Publicado em 1845, o livro é cheio de meandros e se assemelha a uma volta (bêbado) pelas ruelas de Sevilha, onde se passa parte da trama. Mérrimée nos conduz pela jornada da cigana de “beleza estranha e selvagem”, que requebra “como uma potra do haras de Córdoba”. Mas principalmente nos leva pela voz de dois narradores. Essa é uma de suas “inovações”. É através deles que enxergamos Carmen, e isso transforma toda a história.
“De maneira esquemática, podemos dizer que a ópera é sobre a paixão e o livro, sobre o ciúme”, observa Samuel Titan Jr., que assina a tradução e o posfácio desta nova edição brasileira, a ser lançada este mês — parte da Coleção Fábula, da editora 34. Se na ópera todos os olhares se voltam para Carmen, e ela é o centro; na novela, só acessamos a personagem a partir dos narradores. A todo momento, por exemplo, vemos dom José desconfiado, sem saber se Carmen realmente o está traindo. “Não por acaso, Machado de Assis foi buscar na obra um dos elementos centrais de caracterização de sua Capitu: os olhos oblíquos, de cigana”, lembra Titan, evocando a primeira aparição de Carmen na novela, quando são descritas sua pele (de cobre), sua boca (que deixa entrever “dentes mais brancos que amêndoas sem casca”) e seus olhos (“oblíquos e admiravelmente rasgados”).
A história começa e termina conduzida por um narrador empolgadamente pedante. No início, ele está na Andaluzia no outono de 1830, empreendendo uma diligente busca para situar com exatidão o local onde se desenrolou a batalha de Munda, um dos capítulos da conquista da península ibérica por César, “o lugar memorável em que César apostara tudo contra os campeões da república”. Espera que sua dissertação sobre o tema “resolva enfim o problema geográfico que mantém em suspenso toda a Europa erudita”. Nessa solene errância, conhece dom José, um ex-militar de carreira promissora, que, apaixonado por Carmen, sofre uma série de quedas e reveses, até assassinar um homem e entregar-se a uma vida de “azares e rebelião” ao lado da cigana. “Uma moça bonita”, reflete dom José, imerso no pote da ruína, “faz o sujeito perder a cabeça, brigar, cair em desgraça, fugir para a montanha, e de contrabandista a ladrão é só um passo”.
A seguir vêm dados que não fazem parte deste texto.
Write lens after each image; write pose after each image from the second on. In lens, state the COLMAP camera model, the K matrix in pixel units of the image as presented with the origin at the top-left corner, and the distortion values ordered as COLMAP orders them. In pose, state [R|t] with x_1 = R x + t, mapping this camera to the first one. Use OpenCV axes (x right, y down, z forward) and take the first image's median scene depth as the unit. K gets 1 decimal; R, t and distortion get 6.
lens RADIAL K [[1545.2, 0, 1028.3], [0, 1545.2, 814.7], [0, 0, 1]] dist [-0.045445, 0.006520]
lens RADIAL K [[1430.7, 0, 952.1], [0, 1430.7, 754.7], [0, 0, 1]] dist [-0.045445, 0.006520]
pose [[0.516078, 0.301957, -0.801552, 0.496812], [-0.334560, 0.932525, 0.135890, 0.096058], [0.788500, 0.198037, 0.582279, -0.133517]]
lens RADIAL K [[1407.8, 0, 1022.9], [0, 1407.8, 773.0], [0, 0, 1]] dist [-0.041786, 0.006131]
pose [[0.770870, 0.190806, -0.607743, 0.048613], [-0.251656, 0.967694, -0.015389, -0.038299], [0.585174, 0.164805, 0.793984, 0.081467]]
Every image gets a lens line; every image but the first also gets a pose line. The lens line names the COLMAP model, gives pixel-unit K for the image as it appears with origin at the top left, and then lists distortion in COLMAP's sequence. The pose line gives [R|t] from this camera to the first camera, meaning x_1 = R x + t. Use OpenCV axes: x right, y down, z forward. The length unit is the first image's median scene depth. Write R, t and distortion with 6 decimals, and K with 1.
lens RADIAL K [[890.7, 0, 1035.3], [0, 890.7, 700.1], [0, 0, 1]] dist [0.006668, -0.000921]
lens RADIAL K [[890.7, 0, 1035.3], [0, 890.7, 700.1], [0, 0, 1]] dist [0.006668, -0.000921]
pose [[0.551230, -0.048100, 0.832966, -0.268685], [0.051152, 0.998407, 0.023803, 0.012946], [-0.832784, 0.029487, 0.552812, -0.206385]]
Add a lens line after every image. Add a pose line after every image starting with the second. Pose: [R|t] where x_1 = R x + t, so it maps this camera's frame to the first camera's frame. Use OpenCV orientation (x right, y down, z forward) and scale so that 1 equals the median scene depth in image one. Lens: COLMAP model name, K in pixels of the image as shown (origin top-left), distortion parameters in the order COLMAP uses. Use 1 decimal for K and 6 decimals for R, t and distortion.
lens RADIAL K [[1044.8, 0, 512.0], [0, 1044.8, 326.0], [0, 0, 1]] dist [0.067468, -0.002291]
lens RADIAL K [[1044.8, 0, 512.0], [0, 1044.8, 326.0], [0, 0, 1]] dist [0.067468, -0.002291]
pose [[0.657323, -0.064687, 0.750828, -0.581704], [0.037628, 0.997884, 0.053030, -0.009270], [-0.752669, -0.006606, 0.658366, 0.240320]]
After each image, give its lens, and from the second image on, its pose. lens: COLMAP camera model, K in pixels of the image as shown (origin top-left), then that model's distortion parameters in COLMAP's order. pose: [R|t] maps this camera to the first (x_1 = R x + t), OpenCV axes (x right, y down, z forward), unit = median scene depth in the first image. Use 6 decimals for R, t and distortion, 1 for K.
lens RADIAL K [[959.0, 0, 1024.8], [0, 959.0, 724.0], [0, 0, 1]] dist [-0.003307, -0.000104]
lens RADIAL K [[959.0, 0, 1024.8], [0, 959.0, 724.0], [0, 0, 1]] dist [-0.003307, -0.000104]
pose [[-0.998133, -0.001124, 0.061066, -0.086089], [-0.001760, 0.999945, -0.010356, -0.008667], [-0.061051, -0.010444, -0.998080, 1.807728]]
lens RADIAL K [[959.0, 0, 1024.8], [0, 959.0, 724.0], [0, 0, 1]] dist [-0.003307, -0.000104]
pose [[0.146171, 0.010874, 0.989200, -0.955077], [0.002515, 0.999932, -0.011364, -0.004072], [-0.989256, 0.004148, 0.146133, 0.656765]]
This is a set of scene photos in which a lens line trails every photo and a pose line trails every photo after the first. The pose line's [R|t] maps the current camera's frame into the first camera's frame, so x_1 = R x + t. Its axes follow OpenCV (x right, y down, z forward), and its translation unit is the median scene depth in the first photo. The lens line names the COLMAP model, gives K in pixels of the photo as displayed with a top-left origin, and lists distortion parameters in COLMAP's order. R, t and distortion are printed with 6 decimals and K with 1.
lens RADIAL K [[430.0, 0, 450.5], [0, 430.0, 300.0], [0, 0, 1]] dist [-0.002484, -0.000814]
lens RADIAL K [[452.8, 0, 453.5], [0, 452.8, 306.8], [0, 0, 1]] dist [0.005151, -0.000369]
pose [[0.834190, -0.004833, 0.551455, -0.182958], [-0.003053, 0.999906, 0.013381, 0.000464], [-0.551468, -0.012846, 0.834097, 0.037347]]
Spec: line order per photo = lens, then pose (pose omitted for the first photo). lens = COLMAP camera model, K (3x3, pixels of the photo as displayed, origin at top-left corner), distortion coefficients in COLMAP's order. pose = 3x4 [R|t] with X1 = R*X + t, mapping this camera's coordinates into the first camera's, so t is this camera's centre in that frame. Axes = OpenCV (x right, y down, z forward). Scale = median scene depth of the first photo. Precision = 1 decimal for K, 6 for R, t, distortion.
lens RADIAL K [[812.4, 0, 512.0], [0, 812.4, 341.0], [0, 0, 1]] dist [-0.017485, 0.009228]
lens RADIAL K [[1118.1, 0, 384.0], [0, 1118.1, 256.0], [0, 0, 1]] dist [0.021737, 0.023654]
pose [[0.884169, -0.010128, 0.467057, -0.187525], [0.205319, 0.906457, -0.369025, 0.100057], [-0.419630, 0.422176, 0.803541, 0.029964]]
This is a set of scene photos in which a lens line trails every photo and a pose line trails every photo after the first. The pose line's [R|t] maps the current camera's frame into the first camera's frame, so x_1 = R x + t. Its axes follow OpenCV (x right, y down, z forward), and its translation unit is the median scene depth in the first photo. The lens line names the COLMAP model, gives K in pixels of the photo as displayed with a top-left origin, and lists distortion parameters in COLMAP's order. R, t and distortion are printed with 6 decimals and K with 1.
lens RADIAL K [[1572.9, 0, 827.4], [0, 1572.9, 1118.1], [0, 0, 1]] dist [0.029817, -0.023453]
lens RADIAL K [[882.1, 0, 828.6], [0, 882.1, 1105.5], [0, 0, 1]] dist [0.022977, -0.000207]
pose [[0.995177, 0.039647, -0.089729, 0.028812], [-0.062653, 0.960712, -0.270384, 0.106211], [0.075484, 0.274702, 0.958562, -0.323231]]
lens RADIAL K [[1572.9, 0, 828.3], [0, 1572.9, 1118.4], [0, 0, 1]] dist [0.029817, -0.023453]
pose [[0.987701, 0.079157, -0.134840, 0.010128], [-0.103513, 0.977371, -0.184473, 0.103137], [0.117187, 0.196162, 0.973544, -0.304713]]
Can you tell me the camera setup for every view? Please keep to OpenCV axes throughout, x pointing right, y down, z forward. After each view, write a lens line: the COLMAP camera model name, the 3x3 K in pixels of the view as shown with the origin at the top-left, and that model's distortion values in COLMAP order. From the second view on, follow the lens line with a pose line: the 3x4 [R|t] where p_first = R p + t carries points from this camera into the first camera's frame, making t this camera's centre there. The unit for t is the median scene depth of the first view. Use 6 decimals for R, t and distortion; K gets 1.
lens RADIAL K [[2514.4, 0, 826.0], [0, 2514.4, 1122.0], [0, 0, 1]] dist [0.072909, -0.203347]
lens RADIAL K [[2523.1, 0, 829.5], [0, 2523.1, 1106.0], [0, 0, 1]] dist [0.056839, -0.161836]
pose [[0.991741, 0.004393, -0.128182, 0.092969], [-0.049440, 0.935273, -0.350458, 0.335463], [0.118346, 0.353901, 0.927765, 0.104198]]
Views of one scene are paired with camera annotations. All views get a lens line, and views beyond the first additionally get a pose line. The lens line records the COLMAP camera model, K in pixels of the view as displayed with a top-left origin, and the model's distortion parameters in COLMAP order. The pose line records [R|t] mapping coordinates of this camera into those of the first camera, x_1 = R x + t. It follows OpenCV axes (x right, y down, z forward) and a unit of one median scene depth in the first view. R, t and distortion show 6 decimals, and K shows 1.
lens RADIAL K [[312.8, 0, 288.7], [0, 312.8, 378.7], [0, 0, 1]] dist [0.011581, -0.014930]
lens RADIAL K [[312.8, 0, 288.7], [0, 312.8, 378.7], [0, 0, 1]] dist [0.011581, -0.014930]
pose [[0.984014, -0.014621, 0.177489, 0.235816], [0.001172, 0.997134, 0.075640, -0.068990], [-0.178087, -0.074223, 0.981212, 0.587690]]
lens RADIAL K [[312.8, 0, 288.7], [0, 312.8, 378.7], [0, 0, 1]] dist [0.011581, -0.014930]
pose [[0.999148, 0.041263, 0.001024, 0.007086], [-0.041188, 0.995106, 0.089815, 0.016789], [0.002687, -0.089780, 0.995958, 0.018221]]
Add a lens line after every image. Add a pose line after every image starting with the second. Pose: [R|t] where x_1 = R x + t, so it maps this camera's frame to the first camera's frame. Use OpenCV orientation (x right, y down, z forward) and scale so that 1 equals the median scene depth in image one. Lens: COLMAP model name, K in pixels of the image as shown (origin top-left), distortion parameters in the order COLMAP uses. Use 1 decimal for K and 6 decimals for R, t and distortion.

A novela é dividida em quatro partes, e é apenas na terceira que o tal narrador erudito dá lugar a dom José. Na prisão e condenado à morte, dom José vai contar a ele (e a nós) a aventura que viveu ao lado de Carmen. Tudo o que a gente sabe sobre Carmen diz respeito a este capítulo, cheio de ação. A ópera de Bizet, por exemplo (que nas palavras de Alan Raitt, biógrafo britânico de Mérrimée, “não passa de uma versão emasculada e enfeitada da novela”).
À medida que dom José relata sua história, um episódio da segunda parte do livro volta com força: o breve encontro do narrador inicial com Carmen, no cais, às margens do rio Guadalquivir, em Córdoba. Ela surge de repente, como que saída das águas (e este é um tema que mereceria um texto à parte: as aparições de Carmen ao longo da história). É a única vez que este narrador fica diante dela. Imediatamente, ele sente o perigo, o poder de atração. E se afasta. “Ele não vive uma história com ela, ao contrário de Dom José que, sim, vai se deixar levar — e pagar o preço”, comenta Titan. “É dom José quem vai se aproximar da cigana, viver na pele e, como uma espécie de emissário do real, contar ao outro o que viu, porque esteve lá.” Não por acaso, o mito evocado na cena do rio é o de Acteão e Diana, em que o caçador Acteão surpreende Diana à hora do banho. A deusa o transforma em cervo, e Acteão é devorado por seus próprios cães — ele chega perto demais, vê mais do que podia ver. Toda a novela é sobre isso: um jogo de aproximações e afastamentos.
Assim que dom José termina de contar sua saga, o pedante estudioso reassume o comando da narrativa. A parte final da novela é surpreendente — e também pelo que não se diz. Estranho à primeira vista (há um corte na história), o fim parece expor uma espécie de solução encontrada pelo narrador para se relacionar com a figura fatal de Carmen. É como se, depois de tudo o que foi contado por dom José, o narrador pensasse: bem, vou me calar e me distanciar, e discursar friamente sobre os ciganos. E, assim, salvar a minha pele. Nisso, nessa moldura narrativa (os dois narradores, uma história dentro de outra), está o trunfo da novela de Mérrimée —que depois de Carmen passou vinte anos (praticamente o resto da vida) sem escrever ficção, dedicando-se ao cargo de inspetor geral dos monumentos históricos da França.